ARC

Cellule Analyse des Risques Chimiques en milieu marin (ARC) (Responsable Mélissa DALLET)  

La décision de créer une structure mixte Ifremer/Ineris d’analyse des risques chimiques (Cellule ARC) en milieu marin a été prise en mai 2000. Ses missions et son fonctionnement ont fait l’objet d’une seconde convention bipartite pour une nouvelle période de 4 ans à partir du 1 juin 2005.

La vocation de la Cellule ARC est une structure opérationnelle de soutien institutionnel à l’expertise, de pilotage et réalisation d’études et une structure de réflexion sur le développement des approches méthodologiques d’analyse des risques chimiques en milieu marin.

Principe de l'évaluation des risques : Le processus d’évaluation et de gestion des risques se décompose en trois phases successives: la recherche scientifique et l’évaluation des risques qui relèvent du domaine scientifique et la gestion des risques qui appartient au domaine politique. Ces trois phases interfèrent entre elles pour générer de l’information scientifique dans un sens et des besoins de recherche dans l’autre.La méthodologie d’évaluation des risques est apparue officiellement aux Etats-Unis en 1983. Elle a été adoptée depuis dans le monde entier, notamment au niveau européen. Elle comporte fondamentalement quatre étapes :1) Identifier les dangers correspondants aux propriétés intrinsèques de la substance - 2) Evaluer la relation dose-effet qui détermine l’échelle de la gravité des dangers, de l’importance des effets - 3) Evaluer l’exposition, c’est-à-dire la probabilité de contamination ou d’exposition de l’homme ou de l’environnement - 4) Caractériser le risque qui correspond à l’estimation de la gravité des effets susceptibles de se produire sur l’homme et l’environnement.

Le caractère opérationnel de la Cellule ARC est d’apporter une expertise dans les groupes de travail de la Convention OSPAR, vis-à-vis de la stratégie substances dangereuses (sélection des substances prioritaires, élaboration de documents de fond) et des outils de la surveillance (critères d’évaluation écotoxicologique), dans la mise en œuvre de la Directive Cadre sur l’Eau (réflexion sur les substances prioritaires, élaboration des normes de qualité environnementale), et dans l’évaluation des risques des substances chimiques pour répondre aux obligations de la réglementation européenne sur les substances chimiques. Ce besoin d’expertise reste largement ouvert, particulièrement dans la poursuite de la mise en œuvre de la DCE, sur la stratégie marine européenne dont l’un des volets concerne les substances dangereuses et qui doit aboutir à l’élaboration d’une Directive européenne marine (« Marine Framework Directive ») et enfin dans la mise en application du système REACH, pierre angulaire de la nouvelle réglementation européenne sur les substances chimiques.

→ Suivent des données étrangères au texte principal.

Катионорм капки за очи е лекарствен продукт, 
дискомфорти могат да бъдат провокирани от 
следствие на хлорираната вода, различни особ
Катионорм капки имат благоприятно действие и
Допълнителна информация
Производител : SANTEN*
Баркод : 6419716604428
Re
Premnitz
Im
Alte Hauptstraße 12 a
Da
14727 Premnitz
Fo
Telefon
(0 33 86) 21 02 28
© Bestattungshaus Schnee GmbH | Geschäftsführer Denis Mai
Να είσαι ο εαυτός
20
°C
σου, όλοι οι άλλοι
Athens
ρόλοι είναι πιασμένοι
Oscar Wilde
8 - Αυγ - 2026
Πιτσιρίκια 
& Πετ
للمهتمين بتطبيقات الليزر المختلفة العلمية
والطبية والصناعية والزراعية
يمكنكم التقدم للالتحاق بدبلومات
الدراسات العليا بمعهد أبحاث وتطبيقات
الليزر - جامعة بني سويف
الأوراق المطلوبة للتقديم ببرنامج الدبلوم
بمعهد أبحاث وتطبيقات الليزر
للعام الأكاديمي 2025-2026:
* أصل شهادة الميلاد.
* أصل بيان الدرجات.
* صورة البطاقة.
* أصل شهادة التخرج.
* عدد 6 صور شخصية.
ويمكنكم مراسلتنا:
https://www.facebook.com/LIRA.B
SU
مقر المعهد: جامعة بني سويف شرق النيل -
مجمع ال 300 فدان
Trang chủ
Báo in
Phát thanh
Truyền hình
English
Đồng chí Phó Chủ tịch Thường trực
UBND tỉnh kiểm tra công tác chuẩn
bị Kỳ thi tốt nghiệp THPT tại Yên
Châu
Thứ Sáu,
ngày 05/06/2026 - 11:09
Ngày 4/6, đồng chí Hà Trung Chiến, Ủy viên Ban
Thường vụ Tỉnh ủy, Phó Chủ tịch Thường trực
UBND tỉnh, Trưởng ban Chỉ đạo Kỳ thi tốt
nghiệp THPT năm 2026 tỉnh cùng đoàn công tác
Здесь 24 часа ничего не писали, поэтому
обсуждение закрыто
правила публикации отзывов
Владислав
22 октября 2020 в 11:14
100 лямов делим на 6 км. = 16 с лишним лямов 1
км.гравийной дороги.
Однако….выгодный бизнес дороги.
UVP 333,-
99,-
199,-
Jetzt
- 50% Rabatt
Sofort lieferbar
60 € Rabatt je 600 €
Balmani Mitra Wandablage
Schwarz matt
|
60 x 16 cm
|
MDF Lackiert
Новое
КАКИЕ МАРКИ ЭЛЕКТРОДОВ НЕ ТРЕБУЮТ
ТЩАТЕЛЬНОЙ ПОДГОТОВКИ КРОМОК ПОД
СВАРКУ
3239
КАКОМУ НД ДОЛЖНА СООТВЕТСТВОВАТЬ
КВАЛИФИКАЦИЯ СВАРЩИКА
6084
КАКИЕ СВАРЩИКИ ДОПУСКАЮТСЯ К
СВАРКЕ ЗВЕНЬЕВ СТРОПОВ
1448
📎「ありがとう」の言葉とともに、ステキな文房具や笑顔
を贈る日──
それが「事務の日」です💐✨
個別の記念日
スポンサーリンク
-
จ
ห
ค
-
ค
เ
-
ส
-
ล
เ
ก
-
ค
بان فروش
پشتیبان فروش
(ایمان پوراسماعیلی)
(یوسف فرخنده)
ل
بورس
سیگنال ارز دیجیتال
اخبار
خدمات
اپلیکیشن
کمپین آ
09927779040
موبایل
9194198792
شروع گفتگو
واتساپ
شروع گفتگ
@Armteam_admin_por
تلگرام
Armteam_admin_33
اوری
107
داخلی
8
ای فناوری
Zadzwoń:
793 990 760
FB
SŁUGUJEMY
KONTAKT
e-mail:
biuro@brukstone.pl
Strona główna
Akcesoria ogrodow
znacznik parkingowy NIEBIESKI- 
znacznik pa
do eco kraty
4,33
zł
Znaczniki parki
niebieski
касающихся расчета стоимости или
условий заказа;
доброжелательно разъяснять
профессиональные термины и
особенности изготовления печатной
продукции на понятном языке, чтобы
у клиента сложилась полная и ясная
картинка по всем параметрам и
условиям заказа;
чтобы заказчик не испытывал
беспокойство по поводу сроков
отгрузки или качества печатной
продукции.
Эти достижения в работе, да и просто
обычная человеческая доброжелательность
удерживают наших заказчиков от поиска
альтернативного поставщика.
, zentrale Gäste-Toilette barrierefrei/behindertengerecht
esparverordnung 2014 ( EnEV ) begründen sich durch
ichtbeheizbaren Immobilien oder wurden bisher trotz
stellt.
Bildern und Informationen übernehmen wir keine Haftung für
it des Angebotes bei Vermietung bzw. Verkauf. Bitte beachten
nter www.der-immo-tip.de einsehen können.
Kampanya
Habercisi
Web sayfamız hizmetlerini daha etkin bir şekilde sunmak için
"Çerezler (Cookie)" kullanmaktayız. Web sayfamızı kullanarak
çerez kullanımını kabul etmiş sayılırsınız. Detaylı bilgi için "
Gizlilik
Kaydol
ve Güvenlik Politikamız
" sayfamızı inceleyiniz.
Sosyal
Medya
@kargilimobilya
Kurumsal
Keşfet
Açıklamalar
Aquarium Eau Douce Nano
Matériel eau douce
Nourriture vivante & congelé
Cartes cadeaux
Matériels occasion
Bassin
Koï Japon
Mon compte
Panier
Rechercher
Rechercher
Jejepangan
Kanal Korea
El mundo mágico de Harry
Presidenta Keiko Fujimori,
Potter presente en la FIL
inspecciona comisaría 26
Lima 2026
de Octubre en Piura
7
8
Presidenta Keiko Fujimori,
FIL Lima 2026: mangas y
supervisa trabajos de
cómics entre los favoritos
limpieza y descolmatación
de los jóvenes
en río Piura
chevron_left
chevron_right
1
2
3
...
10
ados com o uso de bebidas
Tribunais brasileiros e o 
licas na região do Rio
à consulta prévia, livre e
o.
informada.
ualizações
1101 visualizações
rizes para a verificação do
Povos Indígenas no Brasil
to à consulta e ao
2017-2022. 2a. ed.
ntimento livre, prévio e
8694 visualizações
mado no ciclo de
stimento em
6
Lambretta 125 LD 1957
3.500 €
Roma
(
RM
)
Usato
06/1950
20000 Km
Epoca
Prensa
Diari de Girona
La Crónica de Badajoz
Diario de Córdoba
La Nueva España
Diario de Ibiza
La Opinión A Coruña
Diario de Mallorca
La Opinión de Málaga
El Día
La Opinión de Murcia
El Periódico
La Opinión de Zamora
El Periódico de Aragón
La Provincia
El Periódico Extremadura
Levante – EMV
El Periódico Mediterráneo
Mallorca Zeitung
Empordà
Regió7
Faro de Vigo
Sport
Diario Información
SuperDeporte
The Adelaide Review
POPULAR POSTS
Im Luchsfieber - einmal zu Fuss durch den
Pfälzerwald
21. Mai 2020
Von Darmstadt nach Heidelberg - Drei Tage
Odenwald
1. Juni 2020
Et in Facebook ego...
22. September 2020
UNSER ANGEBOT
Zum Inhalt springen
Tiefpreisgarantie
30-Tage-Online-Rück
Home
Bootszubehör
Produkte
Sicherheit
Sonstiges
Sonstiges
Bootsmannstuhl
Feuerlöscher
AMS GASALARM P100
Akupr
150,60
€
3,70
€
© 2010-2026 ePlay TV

Le second caractère opérationnel de la Cellule ARC est celui du pilotage d’études relatives à l’évaluation du risque chimique en milieu marin. Il s’est manifesté de différentes manières, à la demande de l’Ineris pour participer à la tierce expertise du dossier Goro Nickel en Nouvelle Calédonie, à la demande des laboratoires côtiers de l’Ifremer concernant un rejet industriel en Loire et une contamination préoccupante du Bassin d’Arcachon par un pesticide, de manière indépendante à la demande d’un industriel pour l’évaluation du risque lié à l’usage d’un produit antisalissure dans les circuits de refroidissement d’une centrale thermique, ou de participation au projet CLARA financé par le Ritmer concernant la gestion de crise en situation de pollution accidentelle par produits chimiques.

La réflexion méthodologique sur l’évaluation du risque chimique en milieu marin s’est développée en deux temps. La rédaction d’un premier document de synthèse présentant les principes directeurs d’évaluation du risque chimique en milieu marin est le produit d’une réflexion collective sur le guide méthodologique européen (TGD*) d’évaluation du risque. La seconde étape a été de s’engager dans une approche méthodologique de l’évaluation du risque chimique sur des sites naturels soumis à diverses pressions naturelles et anthropiques. Cette approche du risque écologique se développe sur l’estuaire de la Seine dans le cadre du programme Seine Aval.

*TGD . « Technical Guidance Document in support of Commission Directive 93/67/EEC on Risk Assessment for new notified substances, Commission Regulation (EC) No 1488/94 on Risk Assessment for existing substances and Directive 98/8/EC of the European Parliament and of the Council concerning the placing of biocidal products on the market ».